Work required: The answer must be exactly the lines from the one containing "In addition to" through the end of the material, with both ends kept and no other lines.

Supplied records:

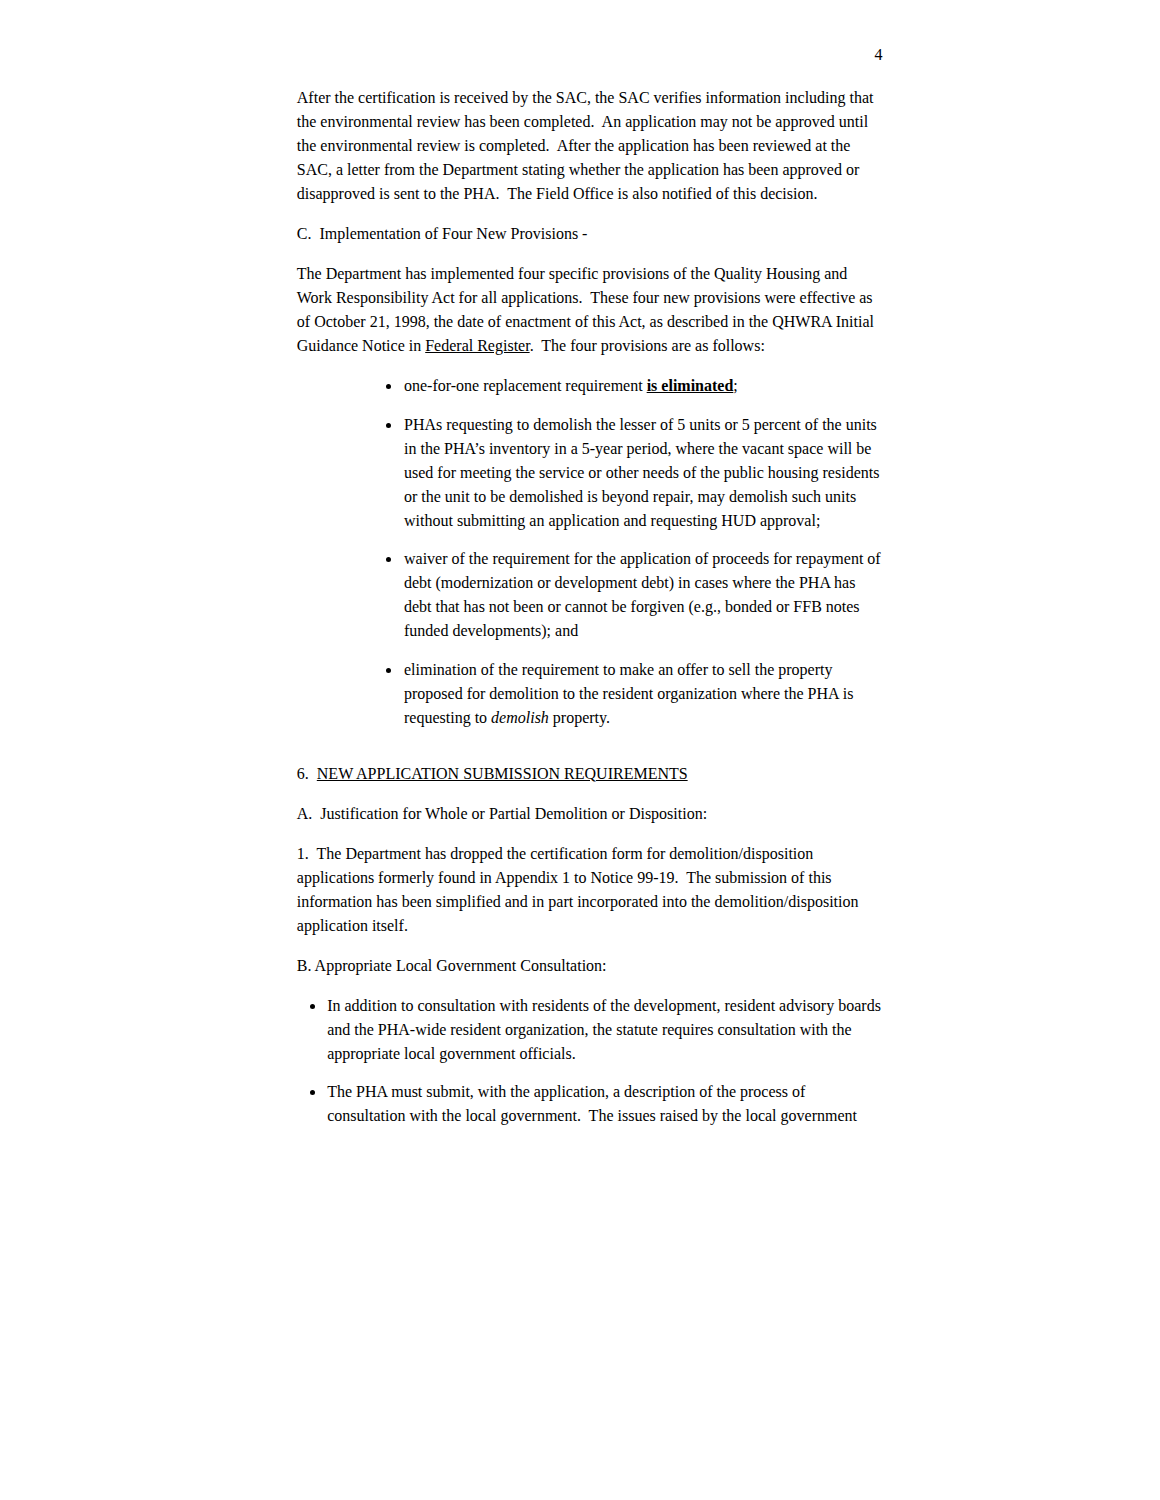4
After the certification is received by the SAC, the SAC verifies information including that the environmental review has been completed. An application may not be approved until the environmental review is completed. After the application has been reviewed at the SAC, a letter from the Department stating whether the application has been approved or disapproved is sent to the PHA. The Field Office is also notified of this decision.
C. Implementation of Four New Provisions -
The Department has implemented four specific provisions of the Quality Housing and Work Responsibility Act for all applications. These four new provisions were effective as of October 21, 1998, the date of enactment of this Act, as described in the QHWRA Initial Guidance Notice in Federal Register. The four provisions are as follows:
one-for-one replacement requirement is eliminated;
PHAs requesting to demolish the lesser of 5 units or 5 percent of the units in the PHA’s inventory in a 5-year period, where the vacant space will be used for meeting the service or other needs of the public housing residents or the unit to be demolished is beyond repair, may demolish such units without submitting an application and requesting HUD approval;
waiver of the requirement for the application of proceeds for repayment of debt (modernization or development debt) in cases where the PHA has debt that has not been or cannot be forgiven (e.g., bonded or FFB notes funded developments); and
elimination of the requirement to make an offer to sell the property proposed for demolition to the resident organization where the PHA is requesting to demolish property.
6. NEW APPLICATION SUBMISSION REQUIREMENTS
A. Justification for Whole or Partial Demolition or Disposition:
1. The Department has dropped the certification form for demolition/disposition applications formerly found in Appendix 1 to Notice 99-19. The submission of this information has been simplified and in part incorporated into the demolition/disposition application itself.
B. Appropriate Local Government Consultation:
In addition to consultation with residents of the development, resident advisory boards and the PHA-wide resident organization, the statute requires consultation with the appropriate local government officials.
The PHA must submit, with the application, a description of the process of consultation with the local government. The issues raised by the local government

Completed task:
In addition to consultation with residents of the development, resident advisory boards and the PHA-wide resident organization, the statute requires consultation with the appropriate local government officials.
The PHA must submit, with the application, a description of the process of consultation with the local government. The issues raised by the local government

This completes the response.